Is object destruction reliable for cryptographic purposes?

Question

As a follow-on to this question, I'm imagining a class which stores sensitive data, like cryptographic keys. To simplify things, assume there's no inheritance involved.

struct Credential {
  std::array<uint8_t, 32> secretStuff;
  ~Credential() { memset_s(secretStuff.data(), 32, 0, 32); }
}

I'm trying to determine if objects of this type are guaranteed to have their destructor run, or if I need to do something fancy like use an Allocator to ensure the memory is wiped. I'm interested in resiliency against compiler optimizations, so I'm looking for chapter-and-verse from the standards to assure me that I'm going to get the right behavior no matter what.

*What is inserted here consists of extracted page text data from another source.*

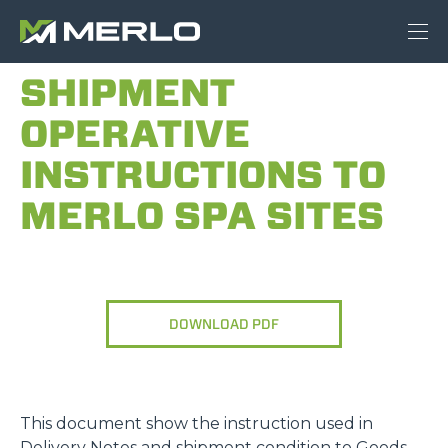
SHIPMENT
OPERATIVE
INSTRUCTIONS TO
MERLO SPA SITES
DOWNLOAD PDF
This document show the instruction used in
Delivery Notes and shipment condition to Goods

In previous questions, it's been established that objects in automatically-allocated and static storage are guaranteed to have their destructors run. I'm not interested in the static case; as far as I'm concerned it's the OS's job to make sure that the contents of previously-used memory don't leak once the program is terminated. I'm also not interested in cases where the programmer is deliberately breaking things... after all, there's nothing to say they can't just copy the data out in the first place.

Imagine you were a compiler author and wanted to break this while complying with the standard. Is there anything you could do to avoid calling the destructor (excepting program termination)? Maybe some strange exception handling behavior? And if you wouldn't be allowed to, why not, specifically?

Answer 1

There are two issues involved here. One is observable effects. Destructors are allowed to have observable effects and when they do, that is a hard guarantee. A destructor can flush data to a file that would be lost if the destructor didn't run. A destructor can free objects referenced by naked pointers that would leak if the destructor didn't run. Destructors are just as important as every other function and their visible side-effects cannot magically disappear.

However, if you're concerned about non-observable effects, all bets are off. Anything a compiler can prove has no observable effects to a compliant program can be optimized away. This is why we have memset_s and unless you only use functions that define all the effects you want to rely on as observable, all bets are off.